▶ **Provided text**:

They said moreover (literally, and they said) unto Pharaoh, For to sojourn in the land are we come;—an unconscious fulfillment of an ancient prophecy (Genesis 15:13)—for thy servants have no pasture for their flocks (it was solely the extreme drought that had caused them for a season to vacate their own land); for the famine is sore (literally, heavy) in the land of Canaan: now therefore, we pray thee, let thy servants dwell (literally, and now might thy servants dwell, we pray, the future having here the force of an optative) in the land of Goshen.
Ellicott also addresses verse 4:
(4) To sojourn.—Joseph’s brethren ask for permission only for a temporary stay. Apparently, too, in spite of the famine, there was pasture for cattle in Goshen. They had been able hitherto to keep them alive even in Canaan; and probably the Nile, though it did not overflow, yet on reaching the delta lost itself in swamps, which produced a great quantity of the marsh grass described in Genesis 41:2. We find in this chapter that not only were Pharaoh’s herds intact, but also those of the people.
It’s interesting to pause and consider Abraham’s family. They are called Hebrews by the Canaanites. What Does the Word “Hebrew” Mean? [excerpt from the article below]
Abram was called “Abraham the Hebrew” in Genesis 14:13, which is the first time that the word is used in the Bible. Where did this term come from, and what does it mean?
The word “Hebrew” in the Hebrew language is עברי (Ivrie). The root letters are used to mean cross over, or pass through. Today in Israel, we can use the word to talk about moving houses, transgressing laws, going through some difficulties, crossing the road, crossing over a river, and so on. Traversing, passing, or crossing over, essentially. In the Bible, it seems to have primarily referred to those who traversed rivers. The symbolic meaning of this should not be lost on us who love the Word of God!
I recommend reading the rest of the article. There is a symbolic connection between the people identified in the earliest days of Abraham as wanderers and at the end of Genesis in the same way. In the beginning of this family saga, and at its end, they are promised a land of their own. The promised land becomes a part of the Hebrew identity.

▶ **Tasks for this exercise**:
(1) According to the Genesis commentary, in which verse is the word "Hebrew" first used in the Bible?
(2) Continue the Genesis commentary from its last sentence.
The entries that come next have no connection to the commentary above.

▶ **Entries shown**:
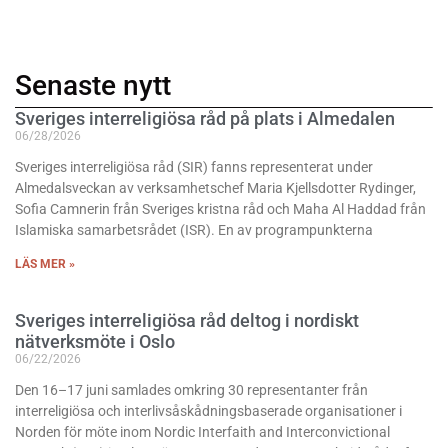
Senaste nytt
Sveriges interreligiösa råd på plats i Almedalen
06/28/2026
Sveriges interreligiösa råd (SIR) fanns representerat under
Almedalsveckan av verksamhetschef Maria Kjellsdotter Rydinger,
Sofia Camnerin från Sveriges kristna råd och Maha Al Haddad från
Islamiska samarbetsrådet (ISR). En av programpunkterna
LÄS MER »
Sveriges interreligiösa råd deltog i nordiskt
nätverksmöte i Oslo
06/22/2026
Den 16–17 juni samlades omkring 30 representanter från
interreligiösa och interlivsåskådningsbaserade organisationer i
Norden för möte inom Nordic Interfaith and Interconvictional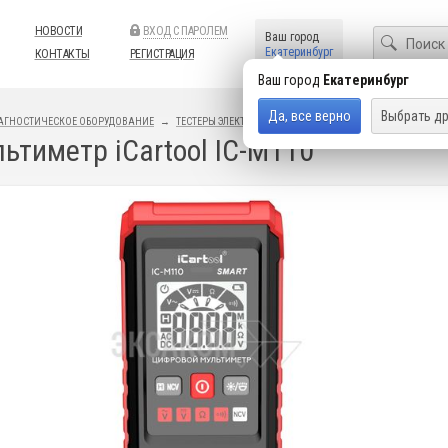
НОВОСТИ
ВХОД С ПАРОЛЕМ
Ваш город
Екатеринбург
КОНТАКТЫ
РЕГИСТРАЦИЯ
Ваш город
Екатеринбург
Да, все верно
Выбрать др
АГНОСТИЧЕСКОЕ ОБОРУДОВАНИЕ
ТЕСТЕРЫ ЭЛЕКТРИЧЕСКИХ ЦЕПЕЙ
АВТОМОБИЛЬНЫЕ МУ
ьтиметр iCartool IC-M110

* * *

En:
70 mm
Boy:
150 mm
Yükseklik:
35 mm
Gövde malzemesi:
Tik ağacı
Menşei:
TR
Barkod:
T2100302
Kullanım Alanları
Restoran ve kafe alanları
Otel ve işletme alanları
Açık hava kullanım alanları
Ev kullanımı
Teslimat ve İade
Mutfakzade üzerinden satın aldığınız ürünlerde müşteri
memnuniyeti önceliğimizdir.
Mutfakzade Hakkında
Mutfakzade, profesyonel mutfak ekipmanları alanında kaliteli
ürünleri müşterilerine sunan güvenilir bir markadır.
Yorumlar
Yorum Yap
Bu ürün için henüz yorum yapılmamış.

▶ **Results of the tasks**:
(1) Genesis 14:13

(2)
Finishing this section with The Pulpit Commentaries:
And Pharaoh spake unto Joseph, saying, Thy father and thy brethren are come unto thee: the land of Egypt is before thee (cf. Genesis 20:15); in the best of the land make thy father and brethren to dwell. Wilkinson thinks it possible that Jacob’s sons “may have asked and obtained a grant of land from the Egyptian monarch on condition of certain services being performed by themselves and their descendants”. In the land of Goshen let them dwell. Robinson (Gen 1:1-31 :78, 79) speaks of the province of es-Shar-Kiyeh, which corresponds as nearly as possible with ancient Goshen, as being even in modern times exceedingly productive and thickly populated. And if thou knowest any men of activity among them,—literally, and if thou knowest, and there be among them, men of strength—chayil, from chul, to twist (εἰλύω ἐλίσσω), the idea being that of strength as of twisted rope—then make them rulers over my cattle—literally, and thou shelf make them masters of cattle over that which belongs to me. “The shepherds on an Egyptian estate were chosen by the steward, who ascertained their character and skill previous to their being appointed to so important a trust”.
Pharaoh gives Joseph’s family the land of Goshen as a dwelling and he appoints some from among them to oversee his own livestock. In one very swift turn of events, Joseph’s family take stewardship of much of Egypt’s wealth.
We can see here as Genesis nears its end how they can both grow strong over the ensuing centuries but also to incur local animosity.